▶ _WHAT TO DO_:
A. From the nursing tips below, list the things to check when a resident shows altered mental status.
B. Return the stretch of the nursing tips below from "A piece of advice, have" through "me about it.", word for word.

[[ SELECTED PASSAGE open ]]


    A piece of advice, have the chart in front of you when you call, have your assessment info in front of you (vital signs, info specific to the situation - lung sounds, bowel sounds, whatever), and review current meds and allergies before calling. Another tip - find out if any of the other nurses need the same doc so he/she doesn't get called multiple calls during your shift.
    Thanks so much for the tips, i will put this in mind. During my orientation they didn't tell me about it.
  6. 1
    Altered Mental Status! Sometimes its not as dramatic/obvious as it sounds.. if the resident's sleepier than usual or used to be peppy/talkative and now is just staring at the wall giving one words answers don't brush it off.. investigate! Check VS especially temp, recent labs, wounds, elimination, new orders... it could be sepsis or adverse reaction to new med! I would alert the MD to this change. You would be surprised how fast these folks can tank. If you work night shift where most of them are sleeping for hours at a time.. get up close when you're doing rounds. These residents will become like your second family and you will know them well. Just like CNAs are our eyes and ears.. we are the Doc's eyes and ears. If they are annoyed.. remember pt safety first. New onset anything is important to report. Good luck!

[[ SELECTED PASSAGE closed ]]
[[ INFORMATION open ]]

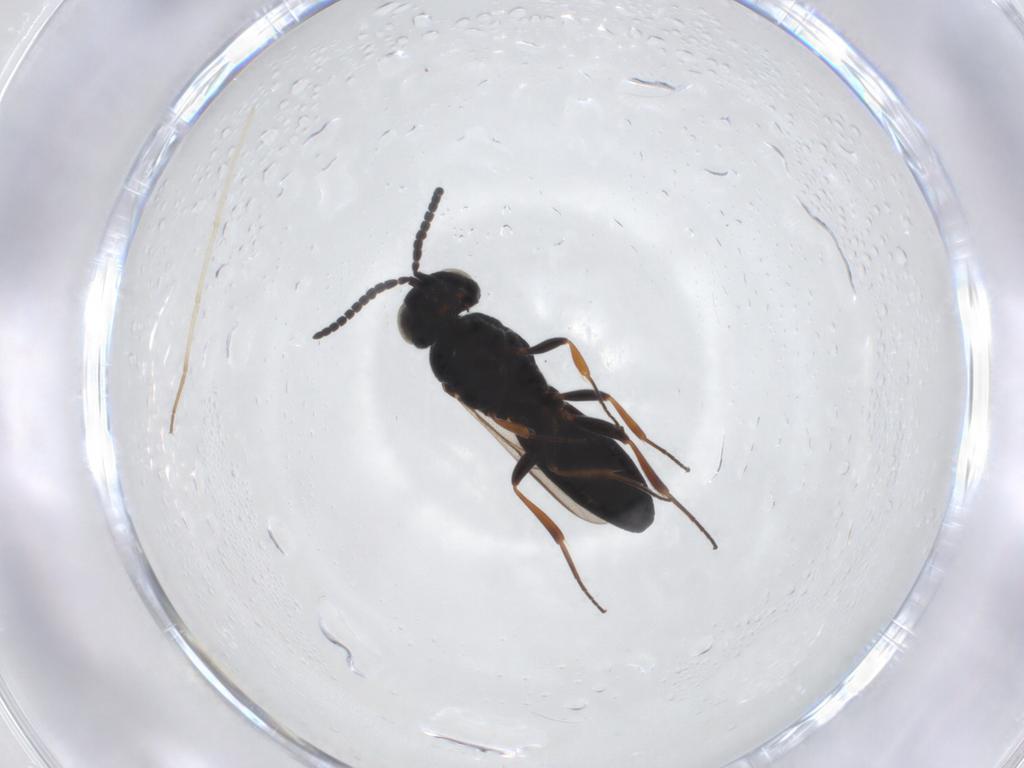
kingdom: Animalia
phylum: Arthropoda
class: Insecta
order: Hymenoptera
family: Scelionidae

[[ INFORMATION closed ]]

▶ _OUTPUTS FOR THE TASKS_:
A. VS (especially temp), recent labs, wounds, elimination, new orders

B.
A piece of advice, have the chart in front of you when you call, have your assessment info in front of you (vital signs, info specific to the situation - lung sounds, bowel sounds, whatever), and review current meds and allergies before calling. Another tip - find out if any of the other nurses need the same doc so he/she doesn't get called multiple calls during your shift.
    Thanks so much for the tips, i will put this in mind. During my orientation they didn't tell me about it.